> _TASK REQUIREMENTS_: I need each line of the entries below that includes the string "none".
──────── EXERCISE MATERIAL
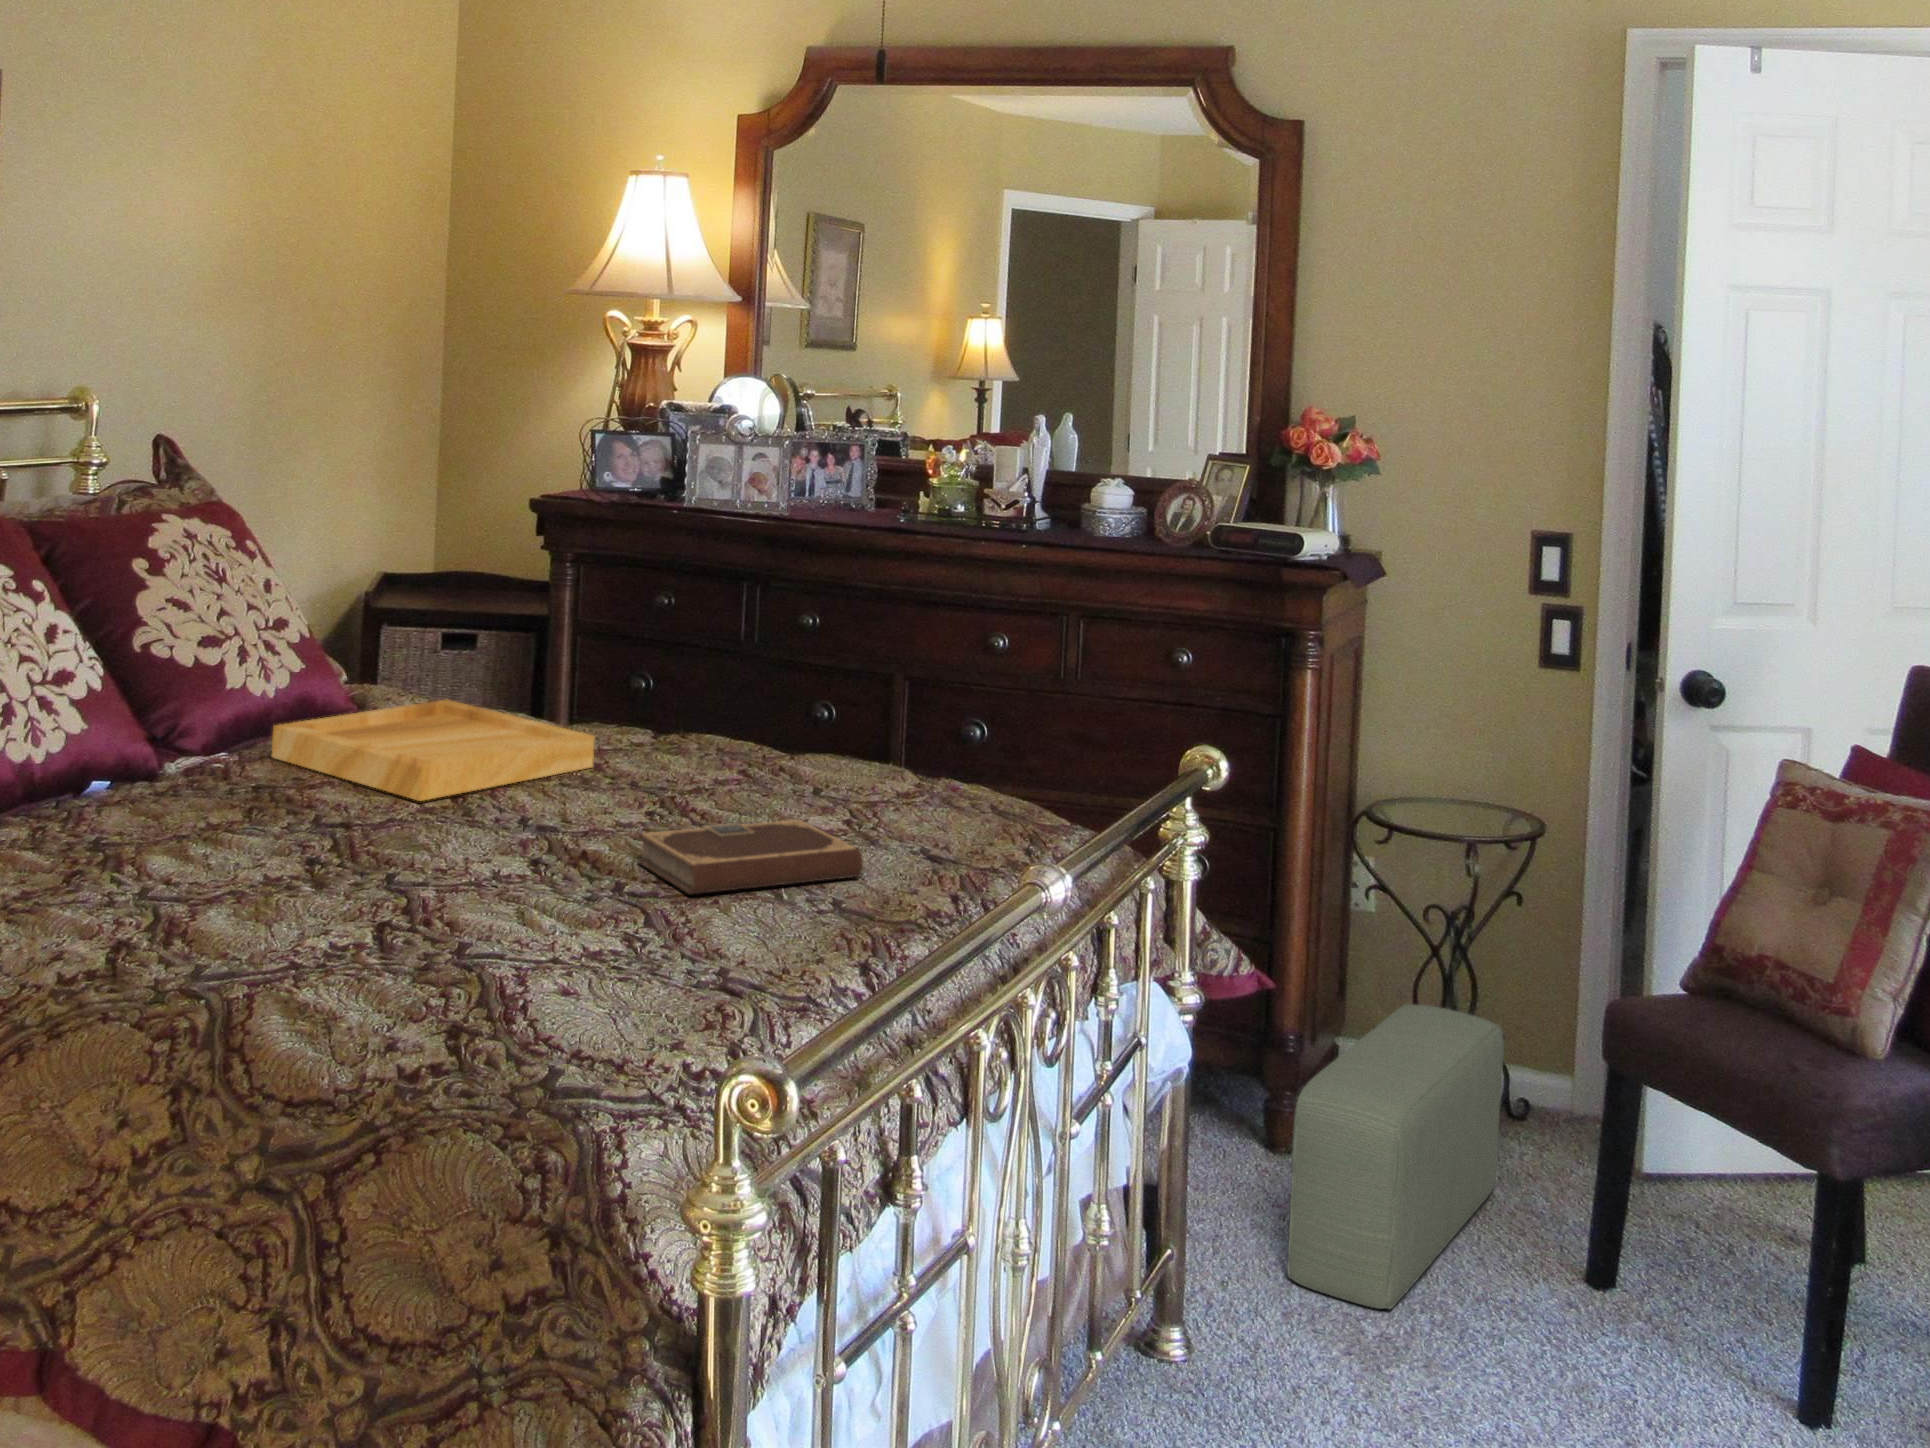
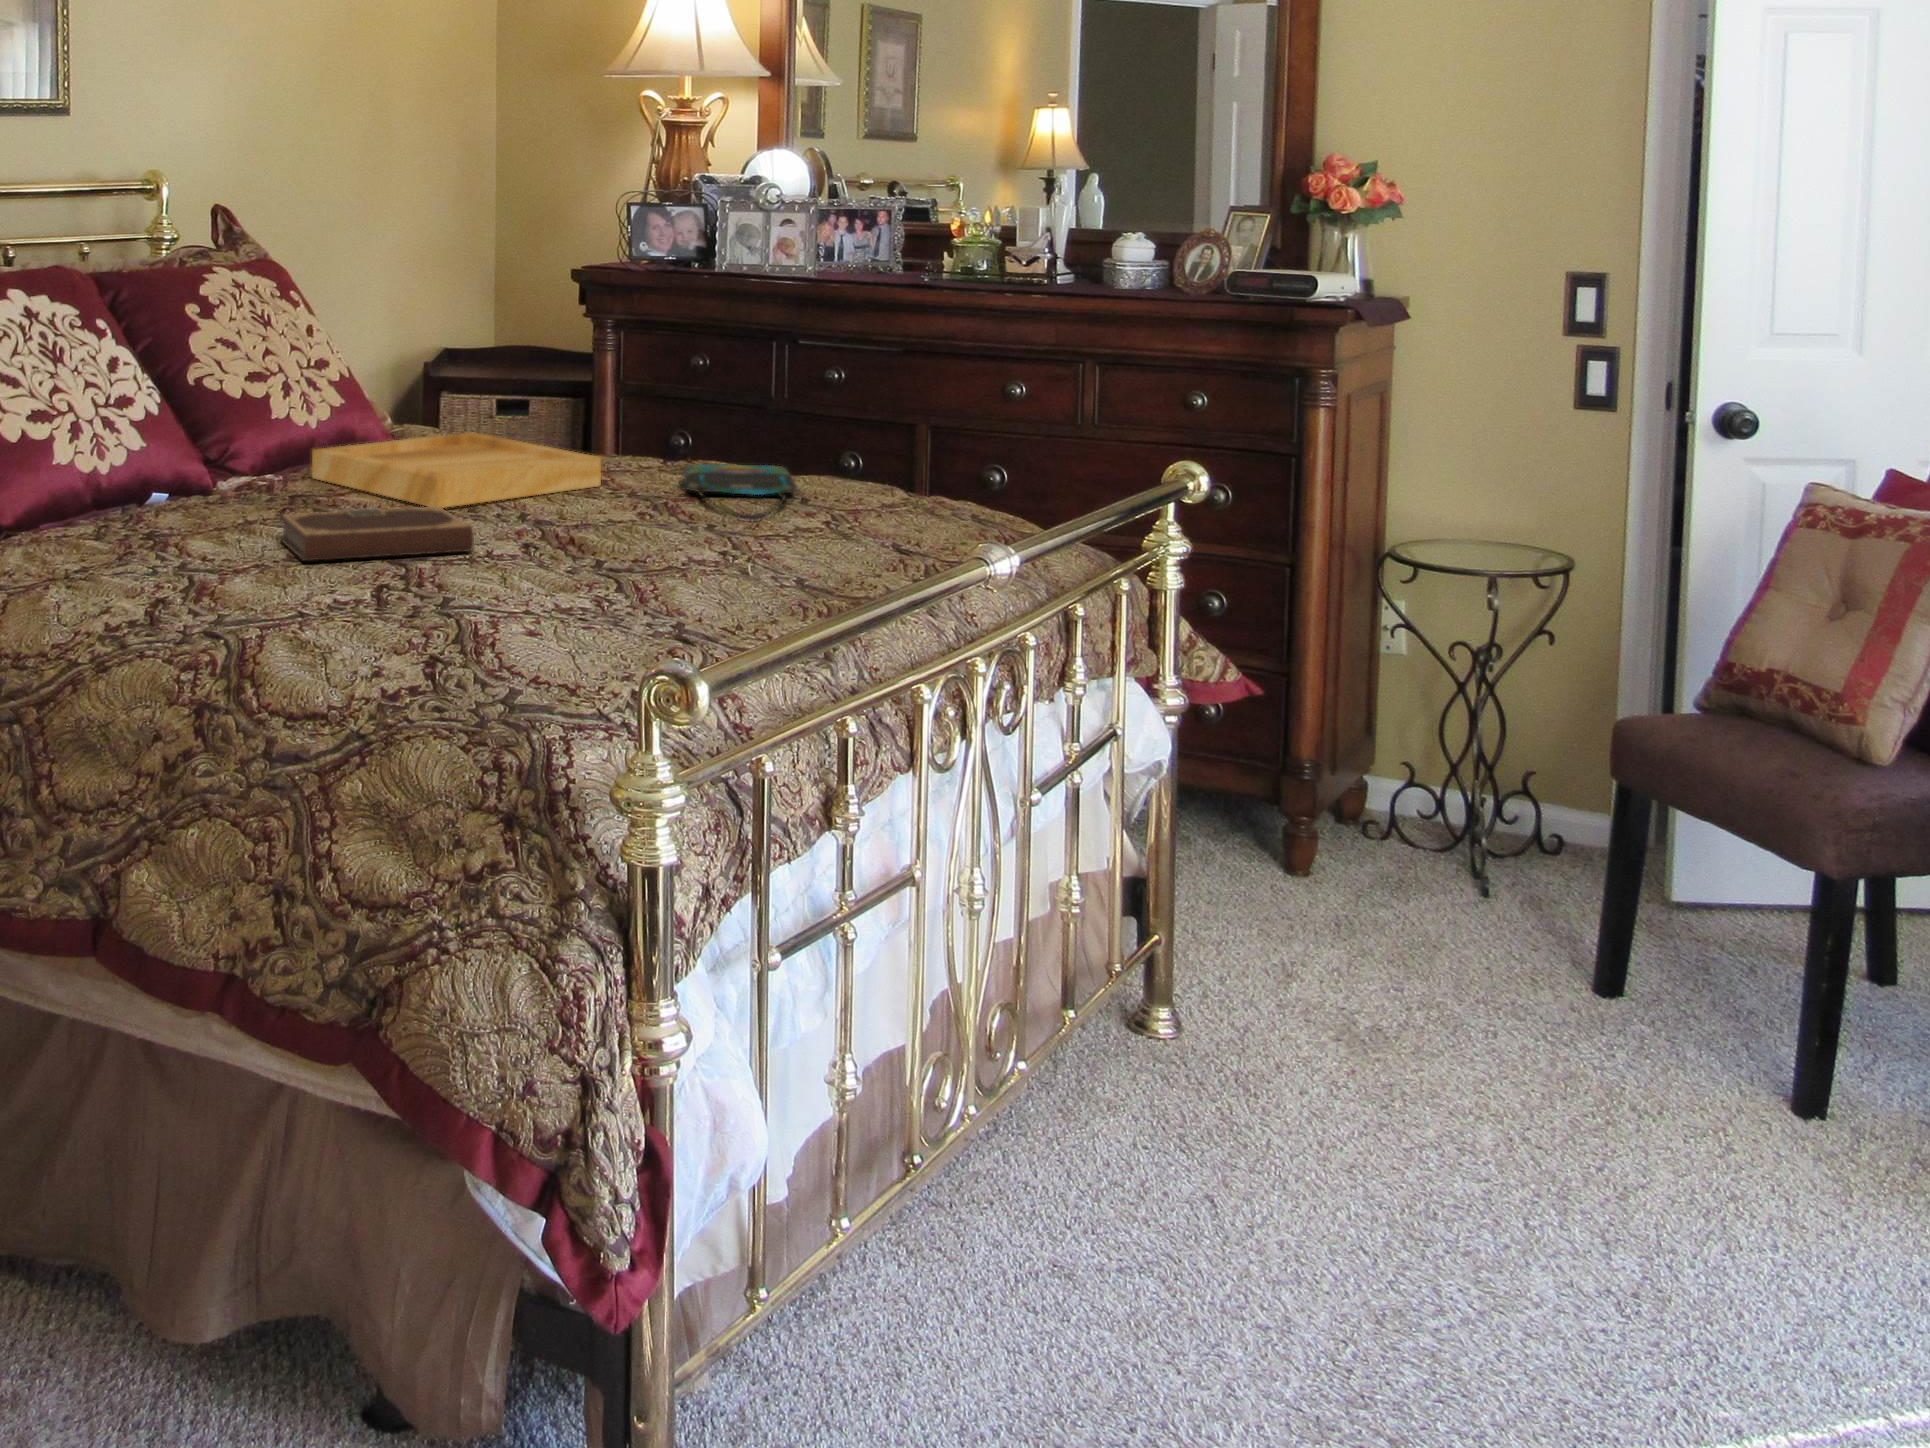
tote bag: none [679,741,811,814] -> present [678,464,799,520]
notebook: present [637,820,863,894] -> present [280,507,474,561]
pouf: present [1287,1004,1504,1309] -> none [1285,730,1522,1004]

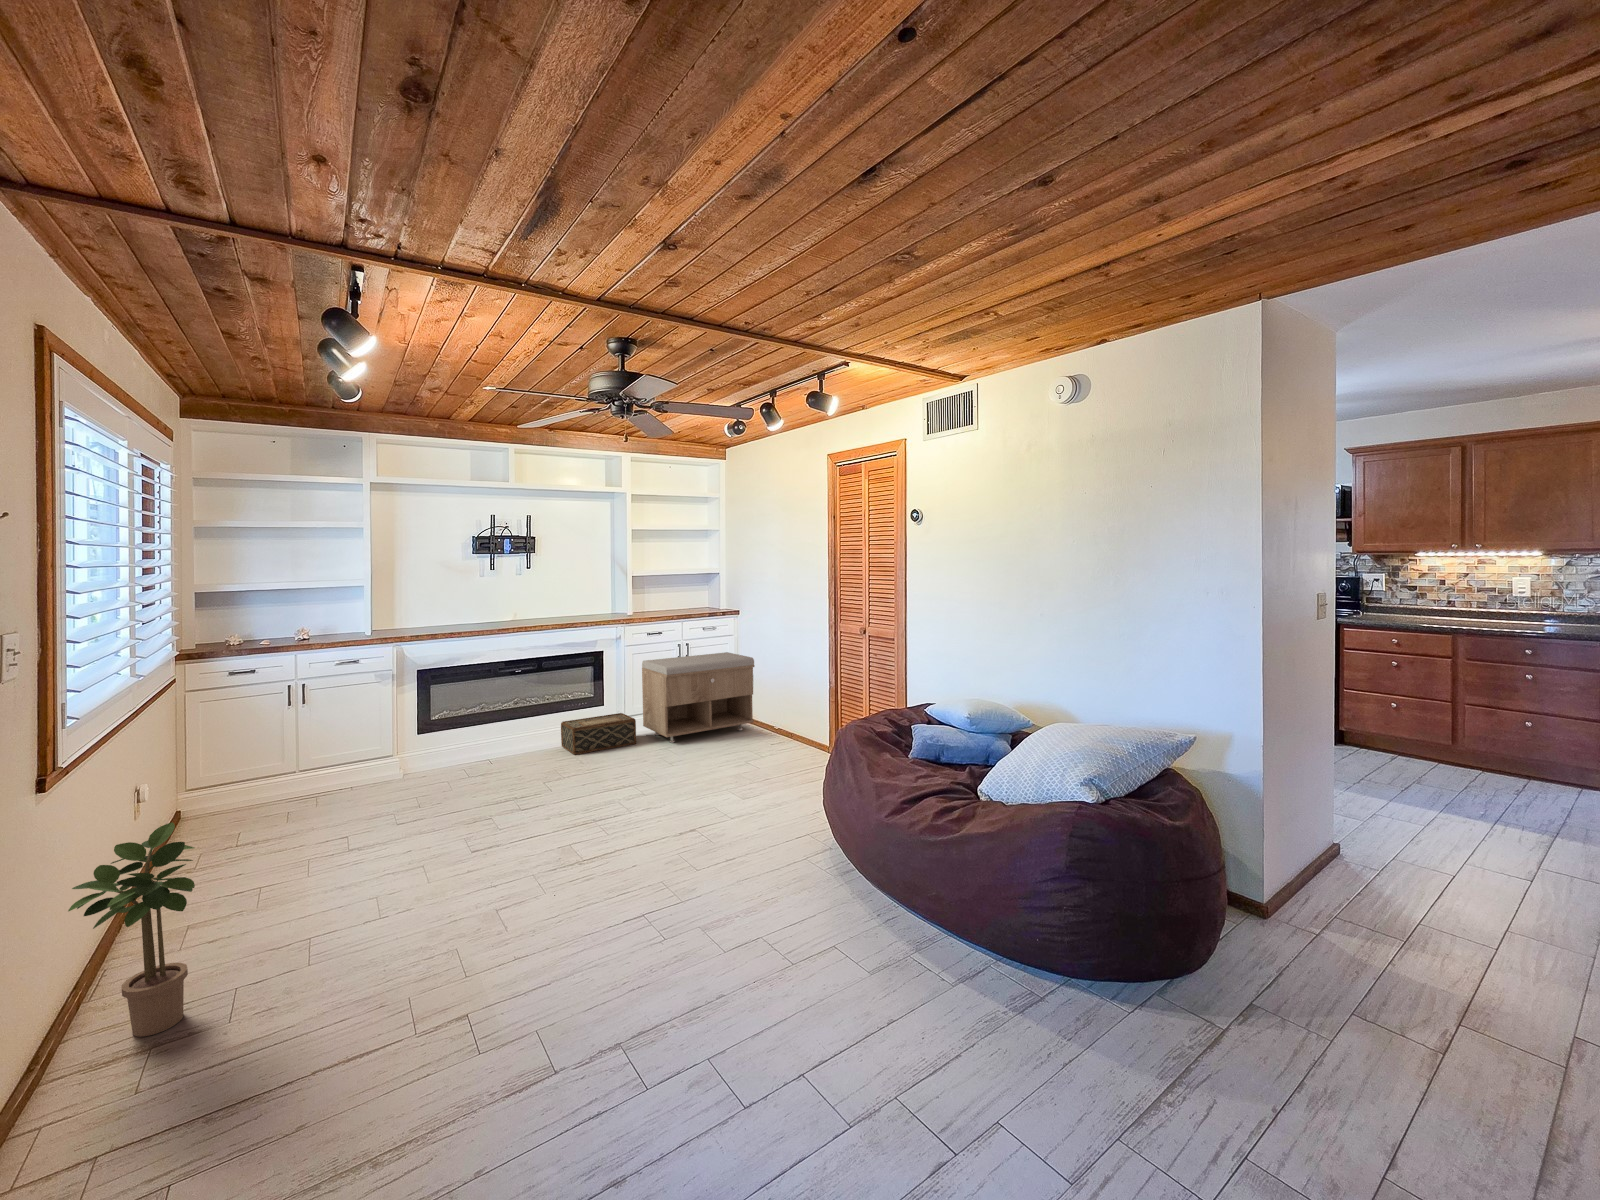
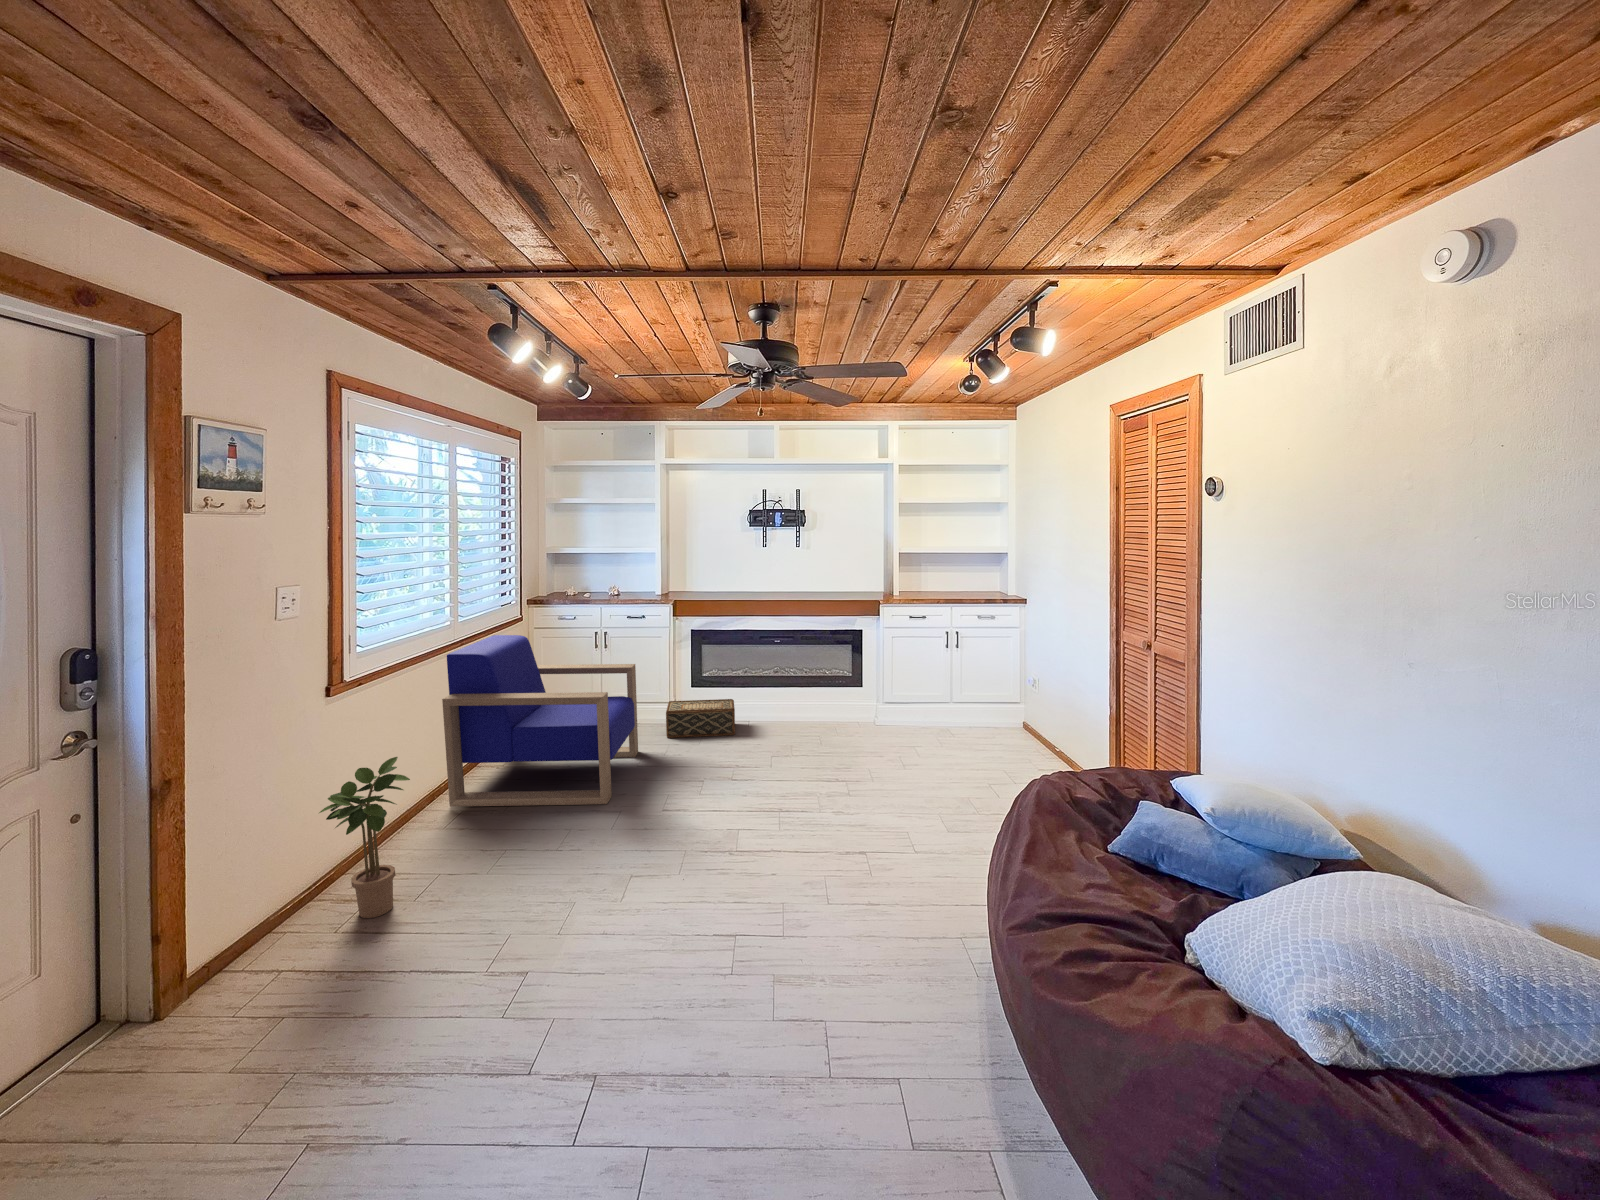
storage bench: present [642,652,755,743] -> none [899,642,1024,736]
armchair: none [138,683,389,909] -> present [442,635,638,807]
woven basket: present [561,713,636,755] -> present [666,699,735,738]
────────────────
> _ANSWER FOR THE TASK_:
tote bag: none [679,741,811,814] -> present [678,464,799,520]
pouf: present [1287,1004,1504,1309] -> none [1285,730,1522,1004]
storage bench: present [642,652,755,743] -> none [899,642,1024,736]
armchair: none [138,683,389,909] -> present [442,635,638,807]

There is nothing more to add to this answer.